Patterns in Data Theft and What Organisations Should Look Out For

Data theft is becoming big business if the estimated damages of recent breaches are any indication. Can you imagine being insured for US $100 million against such events, yet having to bear costs that exceeded even that figure? The recent attack against Anthem, the second largest health insurer in America, involved as many as 80 million records being stolen. The associated expenses have been estimated at more than the $100 million policy taken out by the enterprise. Elsewhere, supermarket chain Target (also in the US) estimated costs of over US $148 million after 100 million customer records were compromised at the end of 2013. But the attack similarities don’t end there – and could apply to any company.

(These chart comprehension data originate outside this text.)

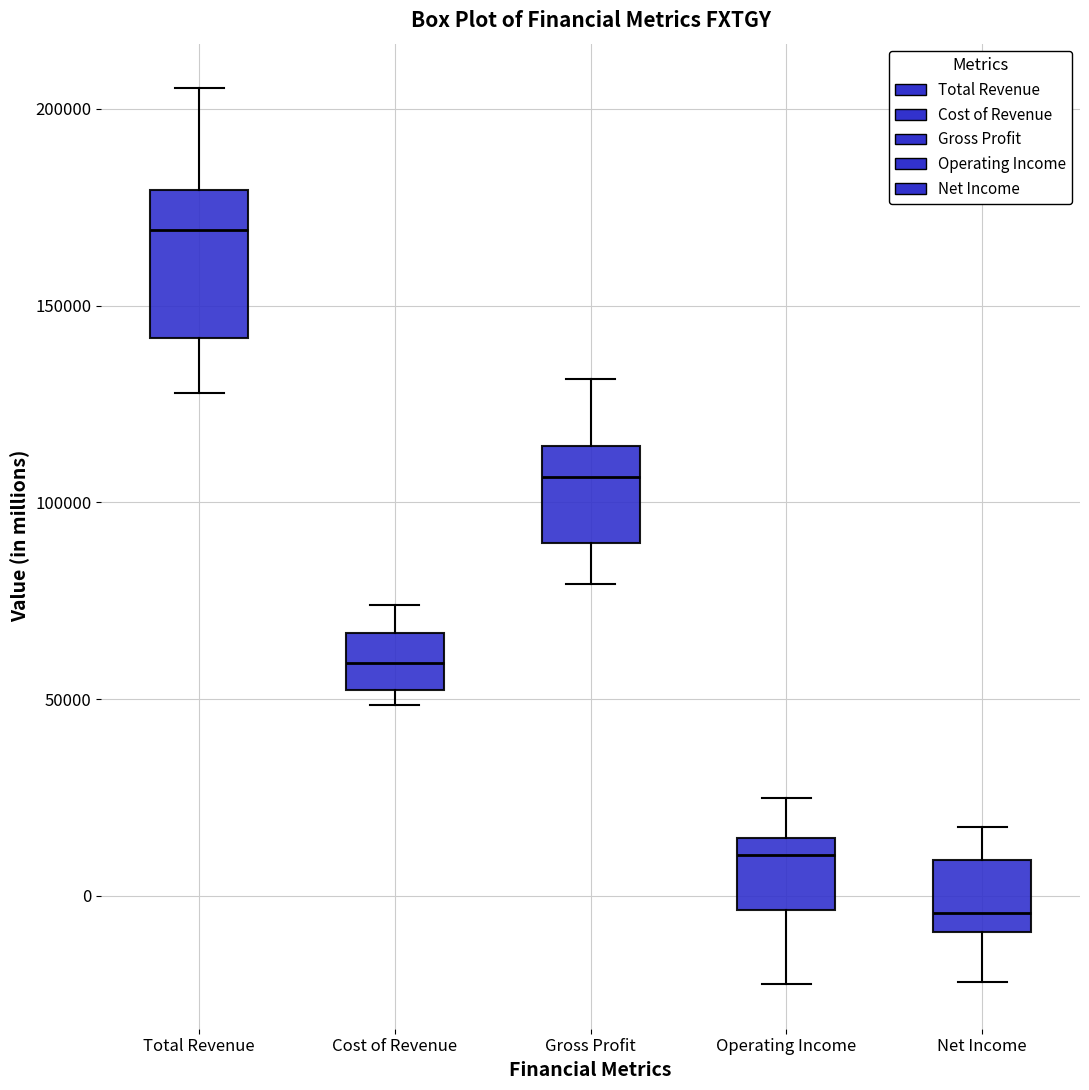

Reading left to right, read every box against the y-axis: the position of its median line, the range the box covers, and the ends of its whiskers. The values are not printed on the chart, so give them approximately, as read against the axis.

Total Revenue: median 170000, box 140000 to 180000, whiskers 130000 to 205000
Cost of Revenue: median 60000, box 50000 to 65000, whiskers 50000 (just below the box's lower edge) to 75000
Gross Profit: median 105000, box 90000 to 115000, whiskers 80000 to 130000
Operating Income: median 10000, box -5000 to 15000, whiskers -20000 to 25000
Net Income: median -5000, box -10000 to 10000, whiskers -20000 to 20000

A prominent feature in both attacks was that they started a considerable time before they were discovered. For Target, it was about a month before. For Anthem, the breach may have started as much as nine months before. The time gap between attacks starting and then being discovered is also widening in general. That is the conclusion stated by Verizon, the US communications provider, in its 2014 Data Breach Investigations Report. In other words, you may not have noticed any problems up to and including today; however, your systems may already be compromised.

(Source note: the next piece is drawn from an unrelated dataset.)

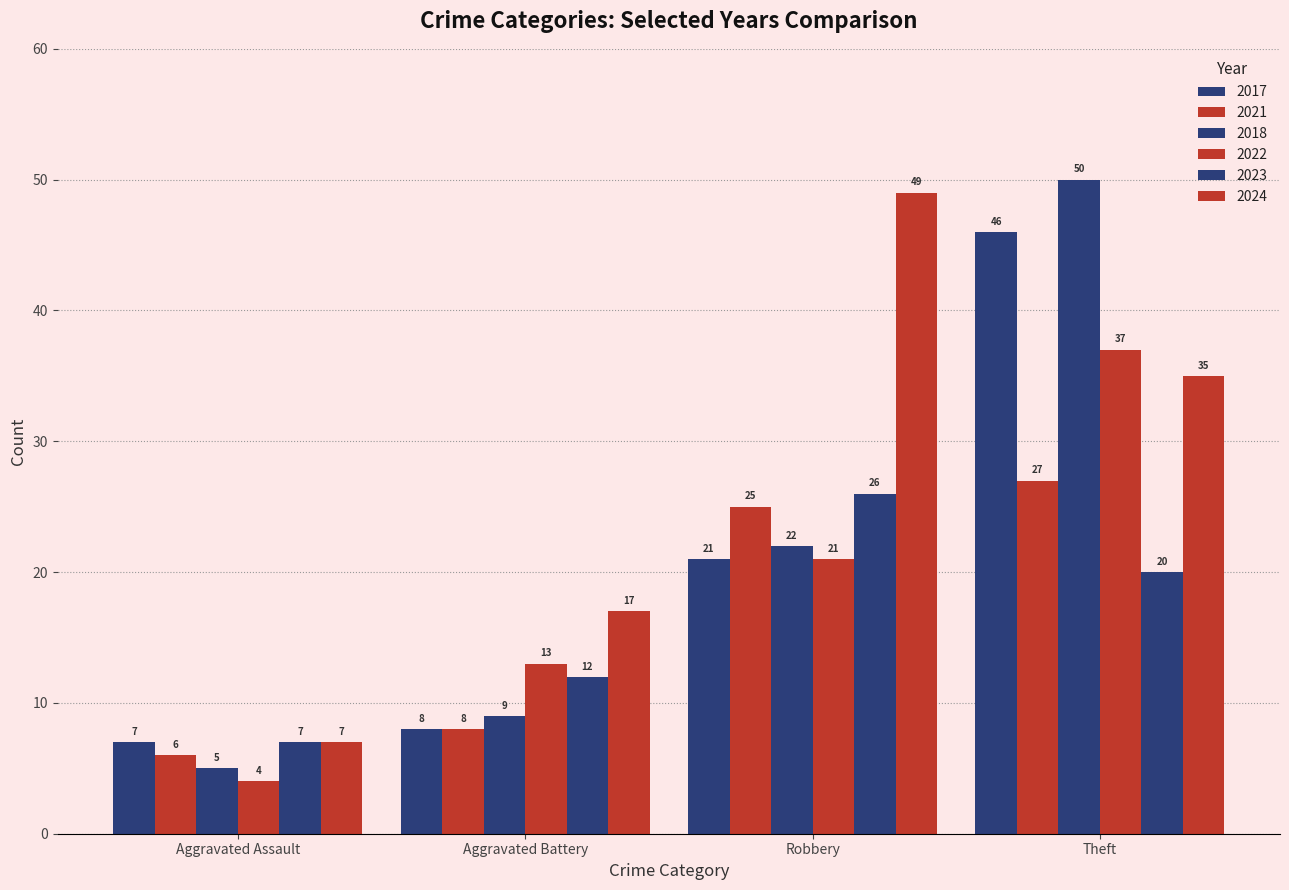

How many distinct data groups are displayed?

6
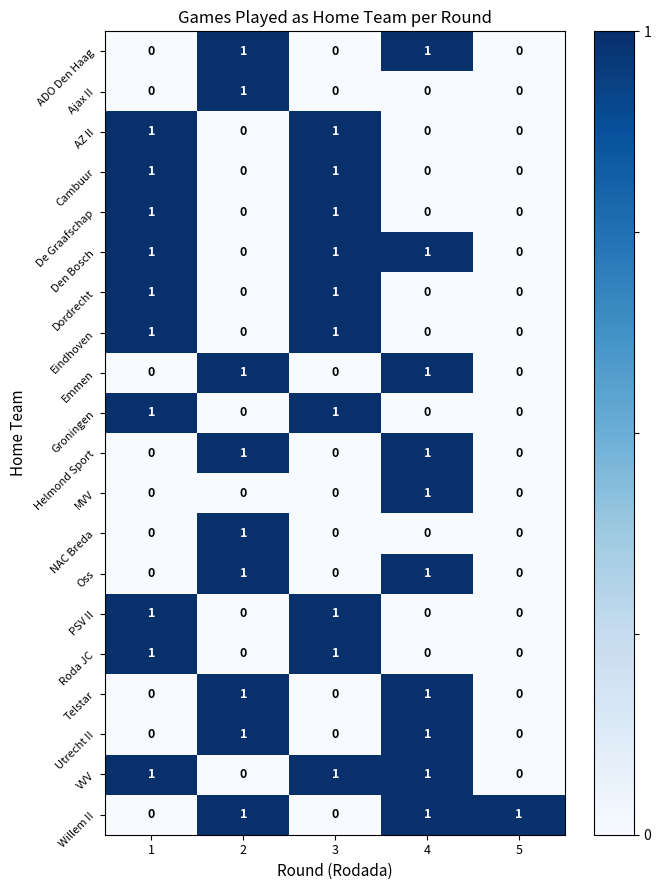

What is the total value across all series at 4?

10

In the Anthem attack data stolen included client names, birth dates, addresses, and social security numbers. Why would such data interest thieves? One possibility is to leverage the information to make false tax refund claims and then direct payments to accounts controlled by the criminals. To put this differently, you may think your data are only valuable to you and not worth high levels of security. However, cyber-thieves may be interested for very different reasons. Furthermore, as easily available hacking tools proliferate on the web, data theft attempts against smaller organisations are likely to multiply too, as well as against bigger ones.